Dès les premières mesures, l’atmosphère évoque ces nuits épaisses et électriques héritées des années 80. Hellmann revendique l’ombre élégante de Johnny Dynamite et son “Bats In The Woods”, les textures synthétiques de « Papertwin”, ou encore la vulnérabilité groovy de sombr. Loin du simple hommage, il transforme ces influences en matière personnelle, dense et cinématographique.
On pense aussi aux climats introspectifs de The War on Drugs ou à la tension mélodique de Arctic Monkeys, tandis que l’écriture cherche cette honnêteté fragile que cultive Briston Maroney.

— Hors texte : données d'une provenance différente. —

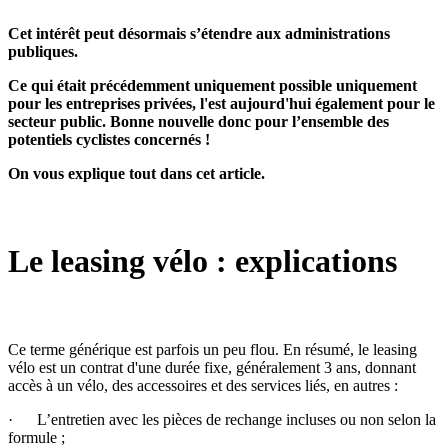
Cet intérêt peut désormais s’étendre aux administrations
publiques.
Ce qui était précédemment uniquement possible uniquement
pour les entreprises privées, l'est aujourd'hui également pour le
secteur public. Bonne nouvelle donc pour l’ensemble des
potentiels cyclistes concernés !
On vous explique tout dans cet article.
Le leasing vélo : explications
Ce terme générique est parfois un peu flou. En résumé, le leasing
vélo est un contrat d'une durée fixe, généralement 3 ans, donnant
accès à un vélo, des accessoires et des services liés, en autres :
· L’entretien avec les pièces de rechange incluses ou non selon la
formule ;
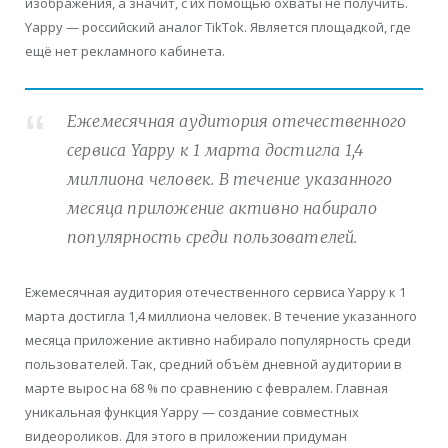
изображения, а значит, с их помощью охваты не получить.
Yappy — российский аналог TikTok. Является площадкой, где
ещё нет рекламного кабинета.
Ежемесячная аудитория отечественного
сервиса Yappy к 1 марта достигла 1,4
миллиона человек. В течение указанного
месяца приложение активно набирало
популярность среди пользователей.
Ежемесячная аудитория отечественного сервиса Yappy к 1
марта достигла 1,4 миллиона человек. В течение указанного
месяца приложение активно набирало популярность среди
пользователей. Так, средний объём дневной аудитории в
марте вырос на 68 % по сравнению с февралем. Главная
уникальная функция Yappy — создание совместных
видеороликов. Для этого в приложении придуман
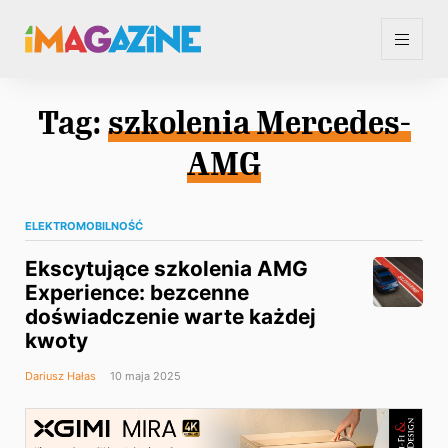
Tag:
szkolenia Mercedes-
AMG
ELEKTROMOBILNOŚĆ
Ekscytujące szkolenia AMG
Experience: bezcenne
doświadczenie warte każdej
kwoty
Dariusz Hałas
10 maja 2025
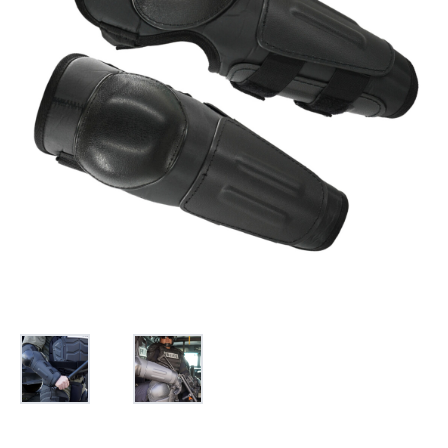
お問合せ
(Hypothermia)
もっと見る
見積り
製品をキーワードで検索
検索
オンラインショップ
English
日本語
CLOSE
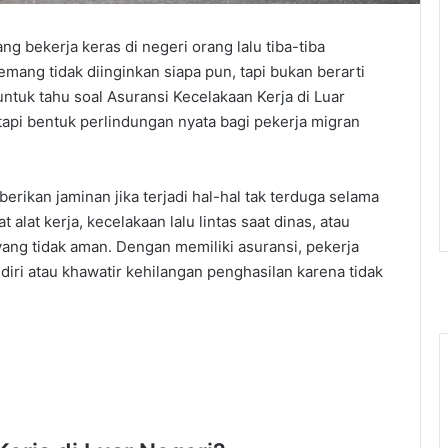
 bekerja keras di negeri orang lalu tiba-tiba
mang tidak diinginkan siapa pun, tapi bukan berarti
 untuk tahu soal Asuransi Kecelakaan Kerja di Luar
 tapi bentuk perlindungan nyata bagi pekerja migran
rikan jaminan jika terjadi hal-hal tak terduga selama
 alat kerja, kecelakaan lalu lintas saat dinas, atau
yang tidak aman. Dengan memiliki asuransi, pekerja
iri atau khawatir kehilangan penghasilan karena tidak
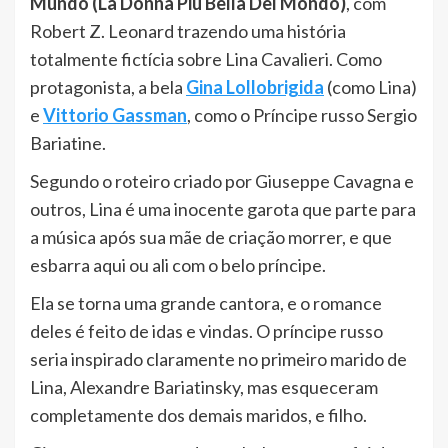
Mundo (La Donna Piú Bella Del Mondo)
, com
Robert Z. Leonard trazendo uma história
totalmente fictícia sobre Lina Cavalieri. Como
protagonista, a bela
Gina Lollobrigida
(como Lina)
e
Vittorio Gassman
, como o Príncipe russo Sergio
Bariatine.
Segundo o roteiro criado por Giuseppe Cavagna e
outros, Lina é uma inocente garota que parte para
a música após sua mãe de criação morrer, e que
esbarra aqui ou ali com o belo príncipe.
Ela se torna uma grande cantora, e o romance
deles é feito de idas e vindas. O príncipe russo
seria inspirado claramente no primeiro marido de
Lina, Alexandre Bariatinsky, mas esqueceram
completamente dos demais maridos, e filho.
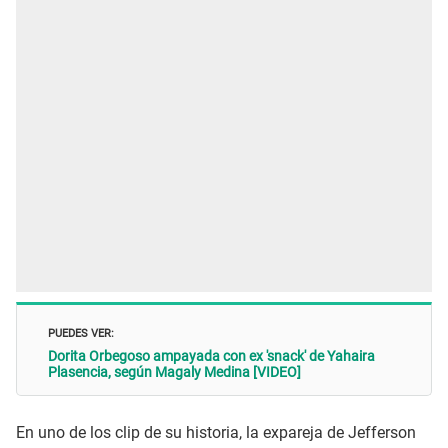
PUEDES VER:
Dorita Orbegoso ampayada con ex 'snack' de Yahaira
Plasencia, según Magaly Medina [VIDEO]
En uno de los clip de su historia, la expareja de Jefferson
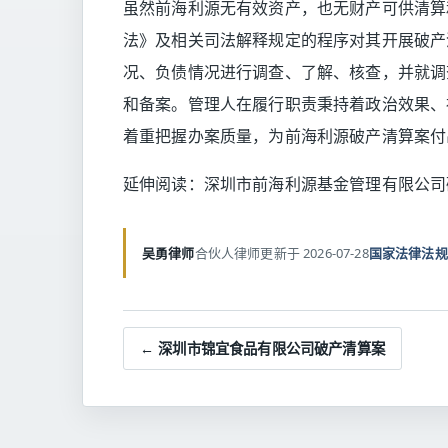
虽然前海利源无有效资产，也无财产可供清算
法》及相关司法解释规定的程序对其开展破产
况、负债情况进行调查、了解、核查，并就调
和备案。管理人在履行职责秉持着政治效果、
着重把握办案质量，为前海利源破产清算案付
延伸阅读：
深圳市前海利源基金管理有限公司
吴勇律师
合伙人律师
更新于 2026-07-28
国家法律法规
← 深圳市锦宜食品有限公司破产清算案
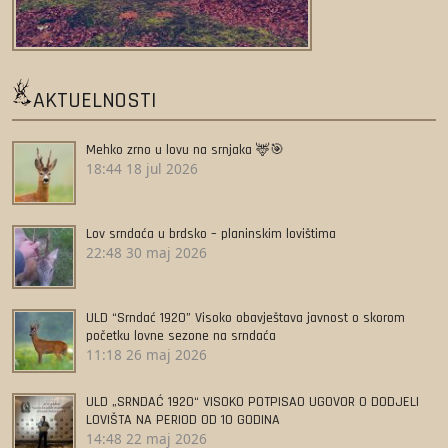
AKTUELNOSTI
Mehko zrno u lovu na srnjaka 🦌🎯
18:44
18 jul 2026
Lov srndaća u brdsko – planinskim lovištima
22:48
30 maj 2026
ULD “Srndać 1920” Visoko obavještava javnost o skorom
početku lovne sezone na srndaća
11:18
26 maj 2026
ULD „SRNDAĆ 1920“ VISOKO POTPISAO UGOVOR O DODJELI
LOVIŠTA NA PERIOD OD 10 GODINA
14:48
22 maj 2026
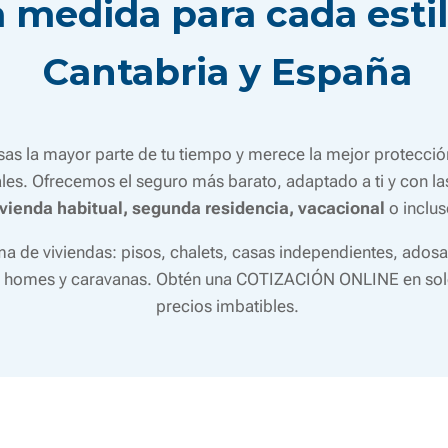
 medida para cada estil
Cantabria y España
asas la mayor parte de tu tiempo y merece la mejor protecc
ales. Ofrecemos el seguro más barato, adaptado a ti y con l
ivienda habitual, segunda residencia, vacacional
o inclus
de viviendas: pisos, chalets, casas independientes, adosad
l homes y caravanas. Obtén una COTIZACIÓN ONLINE en sol
precios imbatibles.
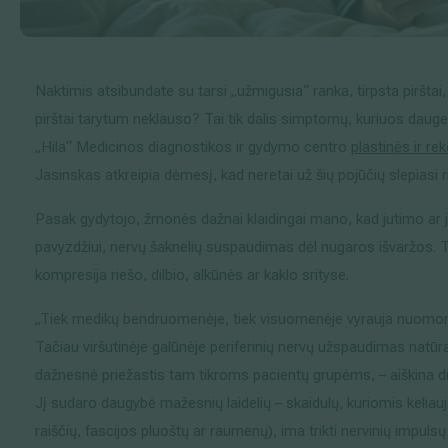
Išsiplėtusių kojų venų gydymas
Mamologija (Krūtų onkochirurgija)
Naktimis atsibundate su tarsi „užmigusia“ ranka, tirpsta pirštai
pirštai tarytum neklauso? Tai tik dalis simptomų, kuriuos daugeli
„Hila“ Medicinos diagnostikos ir gydymo centro
plastinės ir re
Hila paslaugos
Jasinskas atkreipia dėmesį, kad neretai už šių pojūčių slepiasi
Hila gydytojai
Pasak gydytojo, žmonės dažnai klaidingai mano, kad jutimo ar 
pavyzdžiui, nervų šaknelių suspaudimas dėl nugaros išvaržos. Ta
Sveikatos patarimai
kompresija riešo, dilbio, alkūnės ar kaklo srityse.
„Tiek medikų bendruomenėje, tiek visuomenėje vyrauja nuomonė,
Tačiau viršutinėje galūnėje periferinių nervų užspaudimas natū
dažnesnė priežastis tam tikroms pacientų grupėms, – aiškina dr.
Jį sudaro daugybė mažesnių laidelių – skaidulų, kuriomis keliau
raiščių, fascijos pluoštų ar raumenų), ima trikti nervinių impul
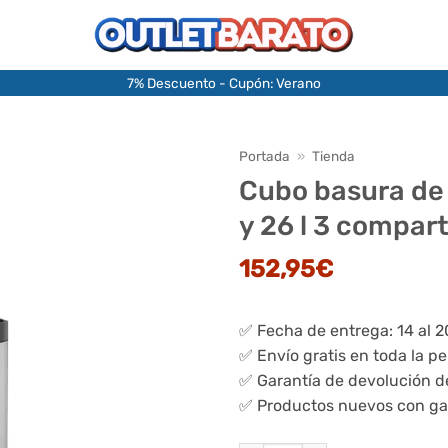
7% Descuento - Cupón: Verano
Portada
»
Tienda
Cubo basura de 
y 26 l 3 compar
152,95
€
✅ Fecha de entrega: 14 al 
✅ Envío gratis en toda la p
✅ Garantía de devolución d
✅ Productos nuevos con ga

Le déclic provient d’une phrase entendue dans “Happiness” de The Heavy Heavy : “like a dagger into the sun”. Image insensée et presque impossible, qui devient métaphore d’un optimisme forcé, de ces moments où l’on s’obstine à sourire alors que quelque chose, dessous, pèse.
“Dagger In The Sun” parle de cette fracture intime : la version de soi qui assure que tout va bien, et celle qui encaisse en silence. Pas de grand éclat dramatique, mais une tension constante, un groove qui avance en cherchant la lumière sans jamais nier l’ombre.
Un morceau qui ne crie pas — il s’infiltre. Et reste.